1. That the Bill be amended to provide penalties which apply to serious breaches. There is no enforcement authority to monitor the operation of the self-regulatory system. In the event of self-regulatory failure, such an authority should be able to take action, both to redress offences against individuals and to issue credible penalties against industry players.

2. That the Bill be amended to provide a mechanism by which decisions of industry Code Authorities can be appealed to the Privacy Commissioner, and that his findings become precedents for other Code Authorities. At the least a system of review under which the Privacy Commissioner can issue binding interpretation should be provided. In the absence of such an appeal process, it is our concern that interpretations of what is reasonable, impracticable, practicable, serious and imminent, frivolous, excessive, related etc will come to be treated in different ways by different Code Authorities. This will in all likelihood evolve what might be termed "privacy silos", where the experience of privacy protection for a consumer will vary from sector to sector, and even within sectors as different industry associations create Privacy Codes.

3. The Commissioner should be empowered, and indeed required, to undertake self-directed research, and their own motion investigations and audits, extending across the full range of code administration schemes, not just the default scheme. The Commissioner’s powers to approve, audit and discipline recalcitrant players are uncertain in the Bill.

4. ACA has serious concerns relating to health provisions in the Bill. As currently stated in the provisions, the consumer’s right of access to their health records are substantially undermined by the range of "exceptions" that can be used to deny access to health records. The right of access in this Bill is substantially weaker than that under legislation that gives consumers a right of access to public sector health records.
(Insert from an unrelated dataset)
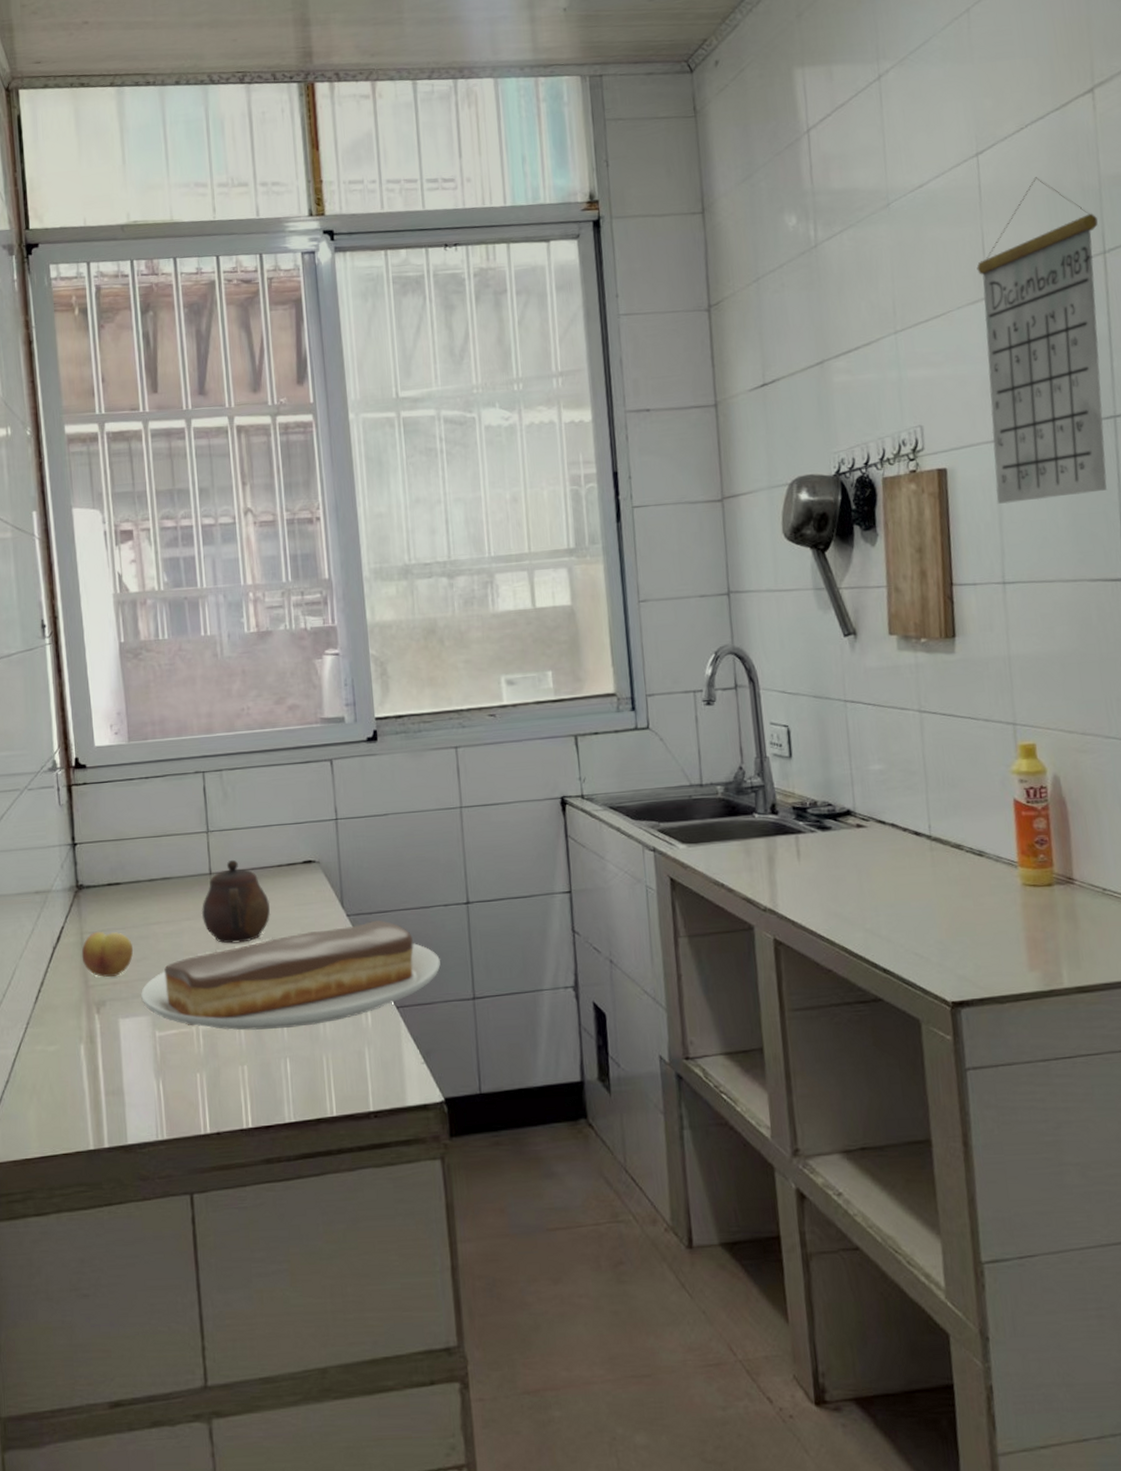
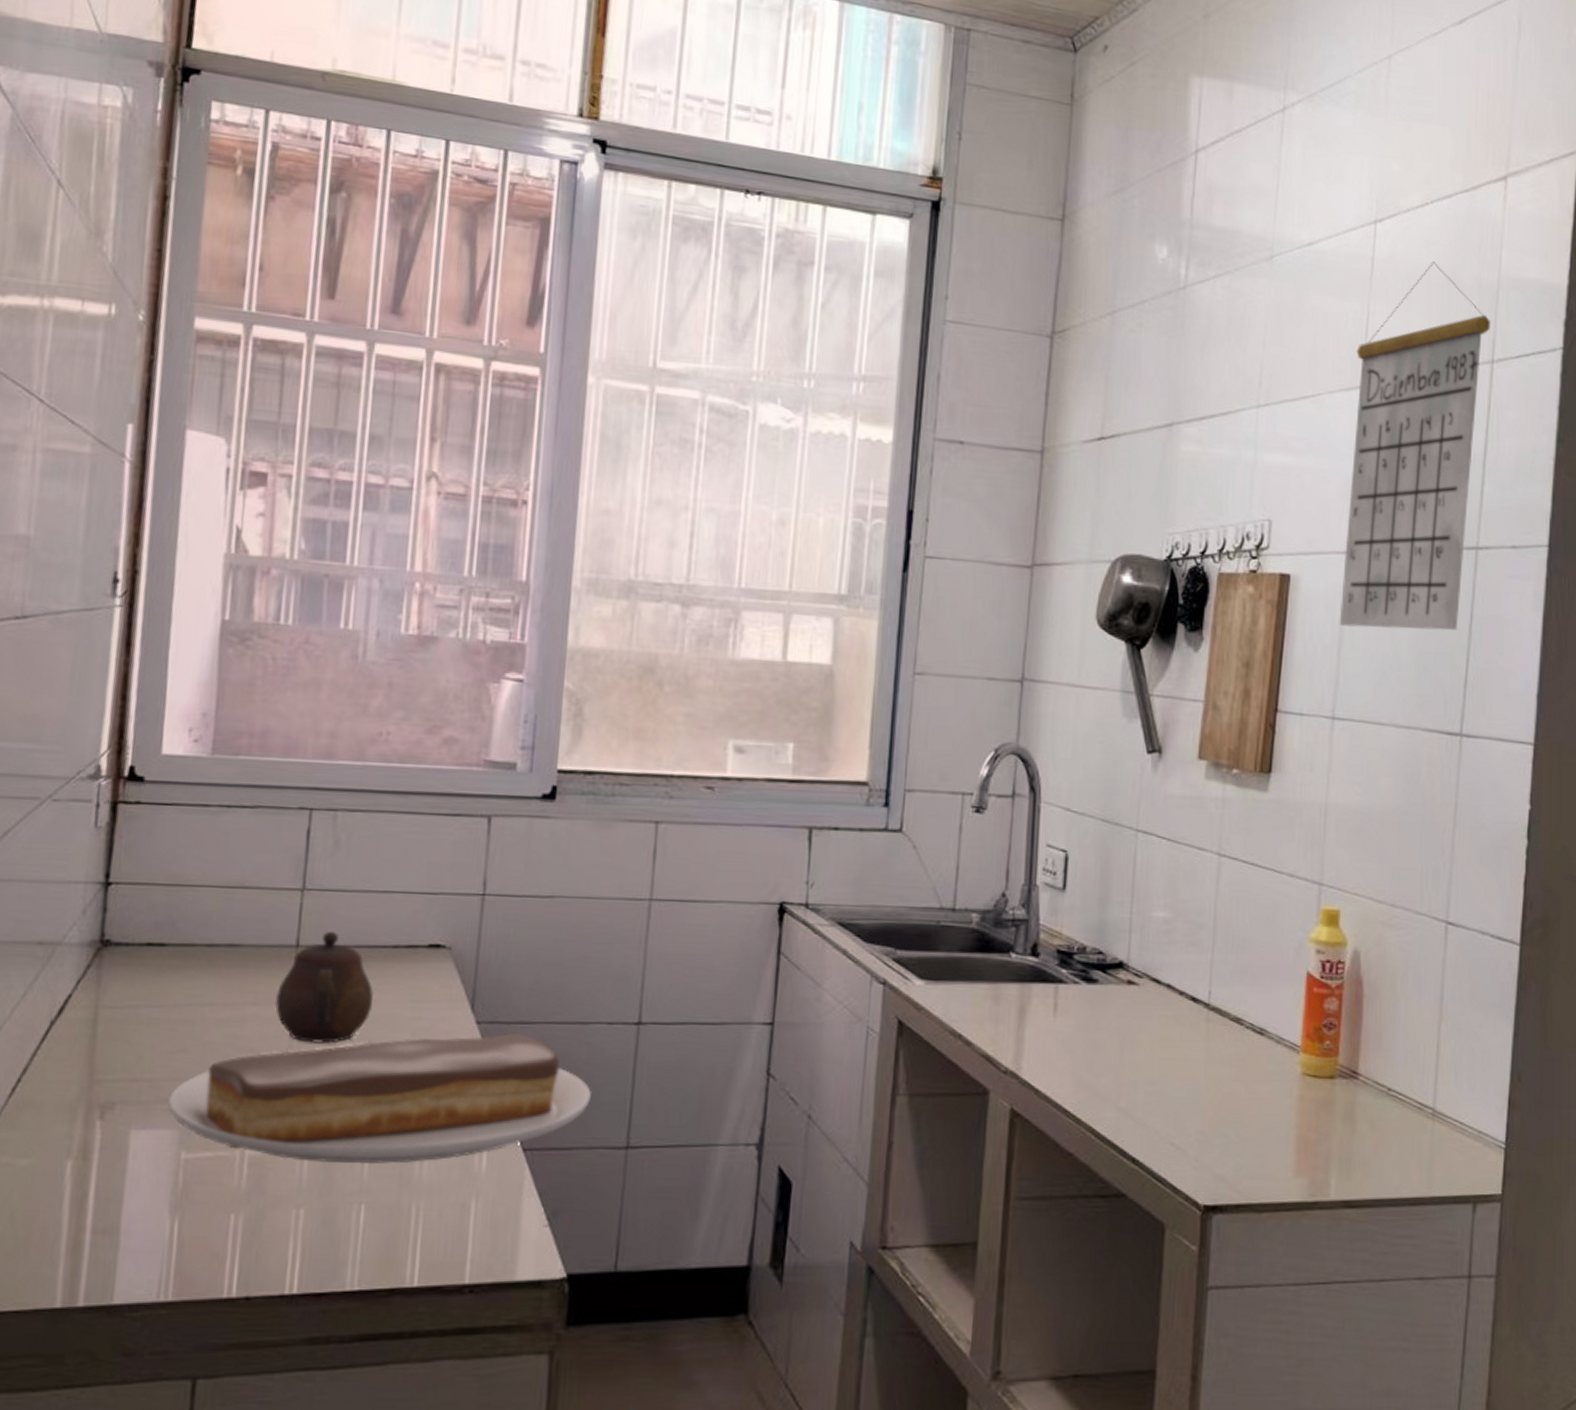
fruit: present [81,931,134,977] -> none [90,1006,170,1071]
It is important that all health records have consistent rules with regard to access and the right to correct incorrect details. Our recommendation is that either the health provisions be removed from this Bill and dealt with under a separate code or health be dealt with as an enforceable code directly supervised by the Privacy Commissioner

Definitions

A number of terms used in the Bill are critical to the successful operation of privacy protection but are undefined. The Bill needs to deal with them explicitly.

Use

We recommend that Use of personal information be defined as any operation or set of operations performed on personal data including collection, recording, organisation, storage, adaptation or alteration, retrieval, consultation, use, disclosure by transmission, dissemination or otherwise making available, alignment or combination, blocking, erasure or destruction, including but not limited to the participation of that information in a decision to do or to omit to do an act, and the utilisation of that information in any act. This is particularly relevant where conditions on ‘use’ are the primary safeguard for the sharing of data across organisational boundaries. Is it a use of information simply to store it, in other words to possess it? Does reading or browsing a record imply use of it, or is it only when action results that use eventuates? What crystallises use?

Purpose

We recommend that Purpose be defined to ensure that information applicable to an individual that has been derived from personal information collected from the individual is protected to the same degree in terms of purpose and the operation of the other Non-Primary Purposes. Does the purpose of information change if it is computer-processed in some way? For example, if purchasing records are correlated to infer information about the health status of an individual, what is the purpose of the information derived?